Reputation: 842
I'm trying to make a make file for a static page generator, and I'm using jinja
and pandoc
so far, and the idea is to have a file structure as such
.
|-content
|-public
|-templates
|-Makefile
VPATH=public
TARGETS=$(find content -regex ".*(htm|md)" | sed -e "s/md$/htm/g;s/^content/public/g")
all: $(TARGETS)
@echo fullbuild
public/%: content/%
content/%.md:
# Pandoc script
pandoc -i $@ -o ${${@:.md=.htm}:content=public}
content/%.htm:
# Jinja Script
The problem I'm having (At least I think that's it) is that according to me the syntax is
# For a final result
target: dependency
commands
# A rule for dependency
dependency:
commands
My dependencies are in the content
dir and my targets are in the public
dir that may or may not exist yet, and almost all the files I generate will be htm
files, and in that case if the target is public/some/route/to/file.htm
the dependency will be any of this two content/some/route/to/file.(htm|md)
.
I can easily generate by walking the content dir, and changing extensions.

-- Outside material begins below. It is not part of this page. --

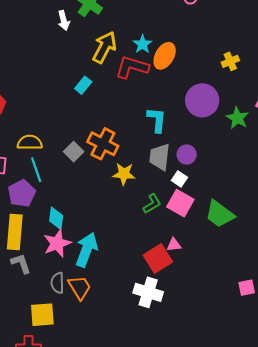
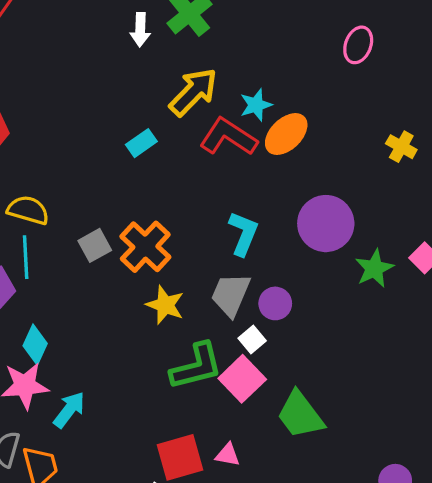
yellow cross: (230, 61) -> (401, 147), moved, turned 36
green L-shape: (152, 204) -> (196, 366), size x1.6
pink triangle: (174, 245) -> (228, 455), moved
cyan arrow: (87, 250) -> (69, 410), size x0.7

How should I write the rules properly, so
- Make knows where to "watch" for changes every time I do a make
, because right now it points that every file is up to date
- How do I indicate properly the dependency of a file to it's content file.
Upvotes: 0
Views: 99
Reputation: 100836
This rule:
public/%: content/%
does nothing because pattern rules without recipes delete existing pattern rules, they don't define new pattern rules.
It's very simple, you should write two rules like this:
public/%.htm: content/%.md:
# Pandoc script
pandoc -i $< -o $@
public/%.htm: content/%.htm
# Jinja Script
Here's a hint: whenever you're writing a makefile recipe and you discover that you need to create a target which is different than exactly $@
, unmodified, immediately stop what you're doing and back up: you've taken a wrong turn.